There was a leviathan approaching the clearing. She settled back to watch and see if another indigene came out to play midnight snack. Maybe it was a lemming thing…

Several minutes later she was shaking her head in wonder and muttering, “You clever, clever bastards!” over and over as she began hunting further clues on the recordings.

Now that she knew what to tell the system to look for, it didn’t take her long to find what she sought.

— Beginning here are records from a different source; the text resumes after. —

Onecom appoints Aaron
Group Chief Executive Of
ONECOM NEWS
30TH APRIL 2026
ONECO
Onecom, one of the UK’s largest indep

Arthur shuffled out of their bedroom in his underwear, yawning and rubbing his eyes. “Claire?” he called, “How long have you been up?”

No answer came.

Muzzily concluding that her wifely ESP had as usual sent her to take over the bathroom just before he needed it, he mooched on into the kitchen to get some caffeinated brain-starter in him while he waited for his turn to use the plumbing. She always did this to him, her preemptive precognition also extending to magazines and newspapers, the phone, the vid remote, and the last beer in the fridge. These morning waits were the worst. There were times he thought his marriage vows should have been To have and to hold your water.

By the time he’d sucked down one cup of coffee she still hadn’t come out. Muttering dire threats in which the words mascara and maiming figured prominently under his breath, he went to hammer on the bathroom door.

“Claire? Hurry it up, will you?” he called, giving the door a smart rap. “Do your makeup—”

It swung open under his hand.

A tendril of unease curled through his innards when he saw that she wasn’t inside. After jittering anxiously from foot to foot while attending to urgent matters, he went looking for her in every one of the ship’s rooms.

“Don’t do this to me, Claire,” he begged, going to the pilot’s station by the bay window and signaling Maud’s ship to see if she had gone over there. The craft reported itself to be unoccupied.

He headed for the science station at close to a dead run. There he found a note posted on one of the screens. It read Seed you later, husbandator!

“No,” he moaned, shaking his head from side to side in denial. “You wouldn’t. You couldn’t.”

Fearing the worst, he instructed the system to backtrack through the most recent recordings made of the area outside to prove to himself she couldn’t possibly have done anything as crazy as what he suspected.